= Punaniska =

Finnish comic strip

Punaniska (Finnish for "redneck") was a Finnish western comics comic strip drawn by Harri "Wallu" Vaalio and written by Rauli "Rallu" Nordberg between 1990 and 1993.

==Concept==
Punaniska was set in the Wild West, much like Belgian comic Lucky Luke, but even less serious. While Lucky Luke revisited factual events in Wild West history, Punaniska mostly had completely fictional stories, most of which were absurdly humorous.

Despite depicting a unilingually English culture, the comic was unilingually Finnish. A great deal of its humour depended on Finnish puns that were difficult, if not impossible, to translate into foreign languages. Still, one album was published in Germany in 1993.

The comic began in the Finnish newspaper Helsingin Sanomat, replacing an earlier Finnish comic strip called Taneli, a comic about a kindergarten-aged boy.
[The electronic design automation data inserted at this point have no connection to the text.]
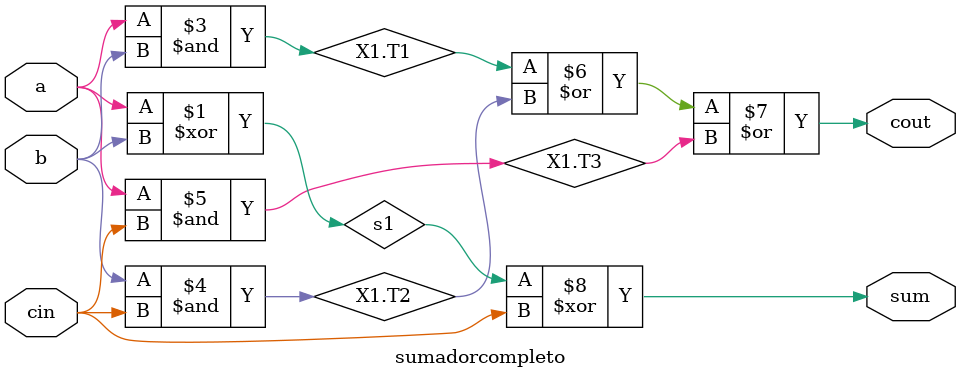
<source format=v>
/**************************************
* Module: sumador_completo
* Date:2013-07-03  
* Author: leon     
*
* Description: Sumador completo. para presentar las descripciones básicas
***************************************/
module  sumadorcompleto(a,b,cin,sum,cout);
input a,b,cin;
output sum,cout;
wire s1;
reg cout;
xor u1 (s1,a,b);
always @(a,b,cin)
begin: X1
reg T1,T2,T3;
T1= a & b;
T2= b & cin;
T3= a & cin;
cout= T1 | T2 | T3;
end
assign sum = s1 ^ cin;
endmodule


</source>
It quickly rose in popularity and spawned fifteen comic book albums, which featured Punaniska comics drawn also by other Finnish artists (and some others, too, like Hunt Emerson from Birmingham, England), and articles about the American Wild West.

In 2003 it started again, now in a small Finnish golf magazine called "Gaddie-magazine". This new comic strip is called Viheriöiden Punaniska "Redneck on the Green" and here Punaniska plays the old Western style golf.

==Characters==
- Punaniska : The main character. Modelled after Rauli Nordberg, writer of this comic strip, Punaniska was a stereotypical "rough and tough" cowboy. He had a taste for whiskey and women, and an itchy trigger finger. His most notable characteristic was his poor personal hygiene.
- Dolly : A beautiful woman whom Punaniska lusted after. The relation was mostly (but not entirely) one-directional, as Dolly didn't care much for Punaniska. Dolly's profession was apparently a singer at a saloon.
- Calamity Jane : In the comic, Calamity Jane was an ugly old woman who lusted after Punaniska. Because of her appearance, Punaniska despised her, and did everything he could to get away from her. However, like the real Calamity Jane, the character was good with a shotgun and had ways of getting her man.
- Billy the Kid : Like Lucky Luke, the comic emphasised "the Kid" aspect, carrying it even further. Where the Billy the Kid in Lucky Luke was a pre-teenaged brat, the Billy the Kid in Punaniska was an infant, who hadn't even learned to walk yet. He talked in baby-talk, pronouncing "R" as "L" (which led to some untranslatable Finnish puns), and was sometimes overruled by his mother.
- Törttö-Bill : A wannabe cowboy, with good intentions, but had a serious lack of intelligence. He wore a raccoon hat.
- Psycos-Bill : An outlaw, famous for the duels he had fought. At one time he showed his revolver gun, whose handle had dwindled to almost nothing due to all the notches he had carved.